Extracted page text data

================

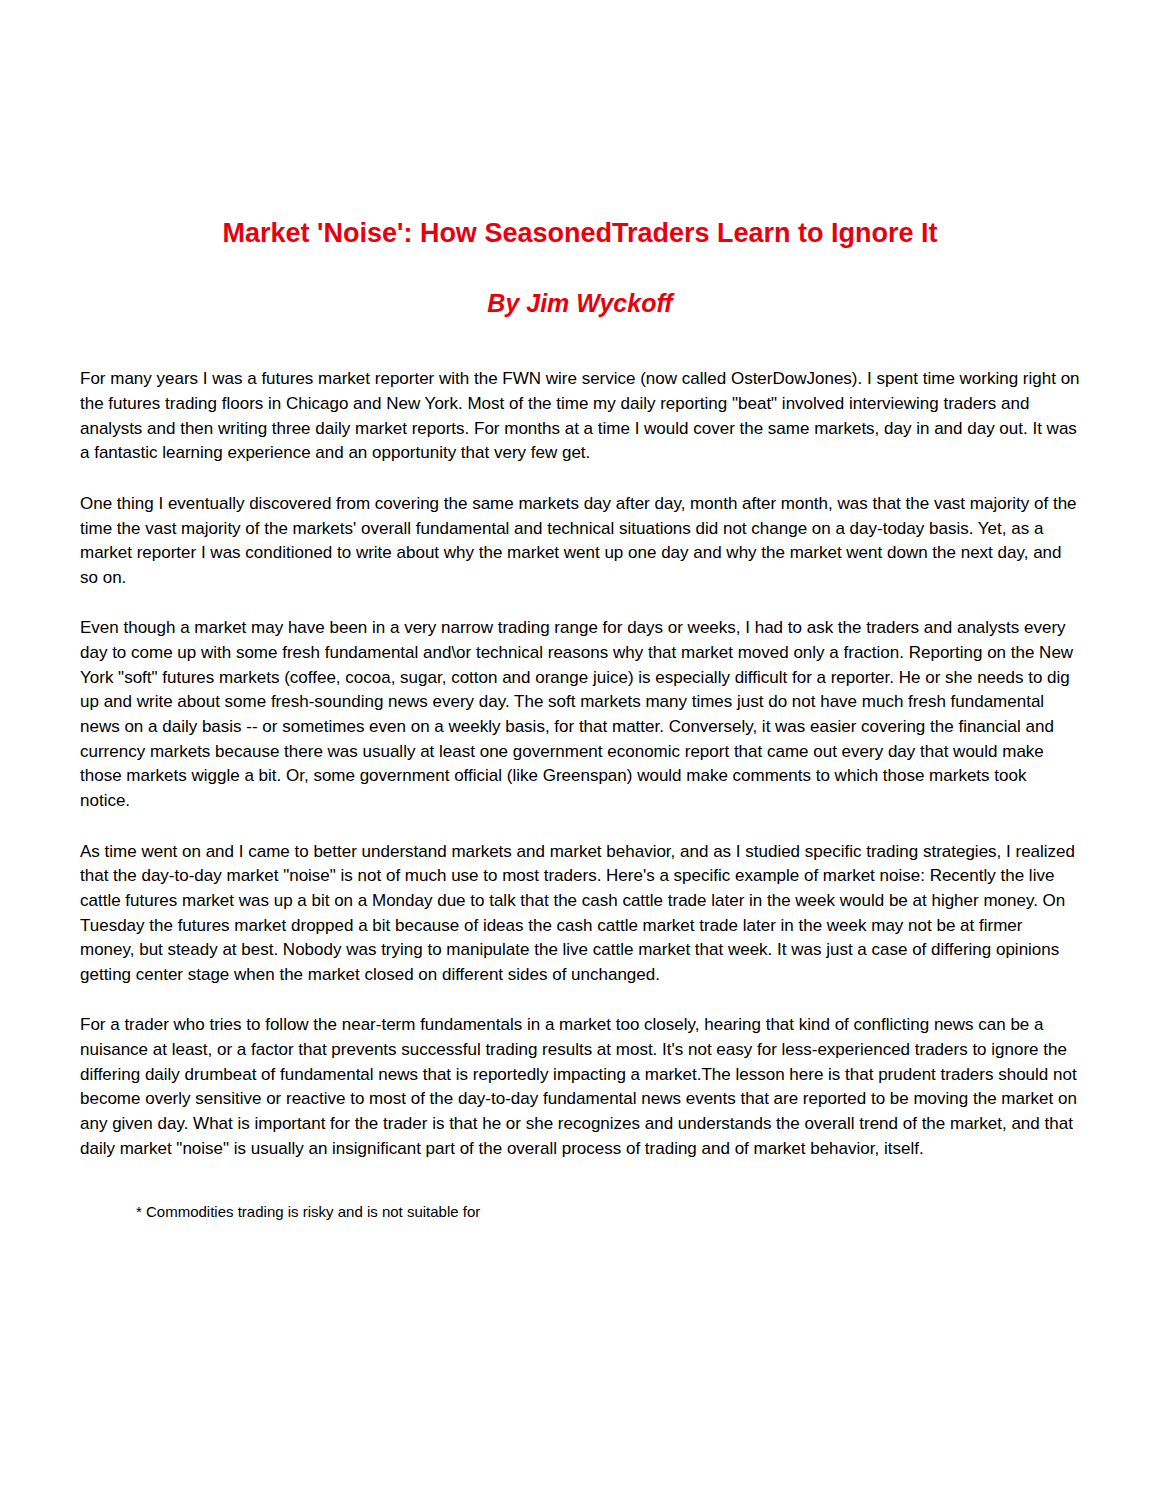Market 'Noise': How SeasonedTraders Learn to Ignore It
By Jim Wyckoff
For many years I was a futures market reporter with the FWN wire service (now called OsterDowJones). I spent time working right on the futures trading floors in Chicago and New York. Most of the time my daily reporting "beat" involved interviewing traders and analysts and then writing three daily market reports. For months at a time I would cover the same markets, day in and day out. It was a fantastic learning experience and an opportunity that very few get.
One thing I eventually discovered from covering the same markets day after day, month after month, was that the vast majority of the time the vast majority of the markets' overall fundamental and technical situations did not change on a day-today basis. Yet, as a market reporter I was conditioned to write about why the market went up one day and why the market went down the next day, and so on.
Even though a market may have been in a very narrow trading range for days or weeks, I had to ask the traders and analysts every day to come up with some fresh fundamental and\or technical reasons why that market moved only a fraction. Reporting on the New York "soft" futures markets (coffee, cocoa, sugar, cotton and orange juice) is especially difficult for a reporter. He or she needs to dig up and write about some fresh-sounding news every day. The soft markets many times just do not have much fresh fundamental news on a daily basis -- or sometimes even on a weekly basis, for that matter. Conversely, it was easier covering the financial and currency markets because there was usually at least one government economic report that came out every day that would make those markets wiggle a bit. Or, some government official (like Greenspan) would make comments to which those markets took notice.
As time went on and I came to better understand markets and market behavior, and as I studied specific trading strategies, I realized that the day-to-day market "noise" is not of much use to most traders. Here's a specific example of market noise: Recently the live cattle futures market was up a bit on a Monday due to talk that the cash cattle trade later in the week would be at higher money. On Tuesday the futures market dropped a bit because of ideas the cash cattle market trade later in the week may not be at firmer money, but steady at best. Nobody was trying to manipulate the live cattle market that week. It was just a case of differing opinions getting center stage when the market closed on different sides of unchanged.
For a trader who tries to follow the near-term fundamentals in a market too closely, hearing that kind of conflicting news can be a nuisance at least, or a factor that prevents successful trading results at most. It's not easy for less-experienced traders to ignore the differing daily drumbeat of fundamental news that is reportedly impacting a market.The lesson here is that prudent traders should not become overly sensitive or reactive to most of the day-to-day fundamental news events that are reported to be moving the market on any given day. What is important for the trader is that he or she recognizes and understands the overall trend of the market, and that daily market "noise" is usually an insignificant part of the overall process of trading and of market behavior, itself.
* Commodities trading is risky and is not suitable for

================

* Task to carry out
When you reproduce the entries above, keep every word exactly and leave out each picture.

* Answer to this problem
Market 'Noise': How SeasonedTraders Learn to Ignore It
By Jim Wyckoff
For many years I was a futures market reporter with the FWN wire service (now called OsterDowJones). I spent time working right on the futures trading floors in Chicago and New York. Most of the time my daily reporting "beat" involved interviewing traders and analysts and then writing three daily market reports. For months at a time I would cover the same markets, day in and day out. It was a fantastic learning experience and an opportunity that very few get.
One thing I eventually discovered from covering the same markets day after day, month after month, was that the vast majority of the time the vast majority of the markets' overall fundamental and technical situations did not change on a day-today basis. Yet, as a market reporter I was conditioned to write about why the market went up one day and why the market went down the next day, and so on.
Even though a market may have been in a very narrow trading range for days or weeks, I had to ask the traders and analysts every day to come up with some fresh fundamental and\or technical reasons why that market moved only a fraction. Reporting on the New York "soft" futures markets (coffee, cocoa, sugar, cotton and orange juice) is especially difficult for a reporter. He or she needs to dig up and write about some fresh-sounding news every day. The soft markets many times just do not have much fresh fundamental news on a daily basis -- or sometimes even on a weekly basis, for that matter. Conversely, it was easier covering the financial and currency markets because there was usually at least one government economic report that came out every day that would make those markets wiggle a bit. Or, some government official (like Greenspan) would make comments to which those markets took notice.
As time went on and I came to better understand markets and market behavior, and as I studied specific trading strategies, I realized that the day-to-day market "noise" is not of much use to most traders. Here's a specific example of market noise: Recently the live cattle futures market was up a bit on a Monday due to talk that the cash cattle trade later in the week would be at higher money. On Tuesday the futures market dropped a bit because of ideas the cash cattle market trade later in the week may not be at firmer money, but steady at best. Nobody was trying to manipulate the live cattle market that week. It was just a case of differing opinions getting center stage when the market closed on different sides of unchanged.
For a trader who tries to follow the near-term fundamentals in a market too closely, hearing that kind of conflicting news can be a nuisance at least, or a factor that prevents successful trading results at most. It's not easy for less-experienced traders to ignore the differing daily drumbeat of fundamental news that is reportedly impacting a market.The lesson here is that prudent traders should not become overly sensitive or reactive to most of the day-to-day fundamental news events that are reported to be moving the market on any given day. What is important for the trader is that he or she recognizes and understands the overall trend of the market, and that daily market "noise" is usually an insignificant part of the overall process of trading and of market behavior, itself.
* Commodities trading is risky and is not suitable for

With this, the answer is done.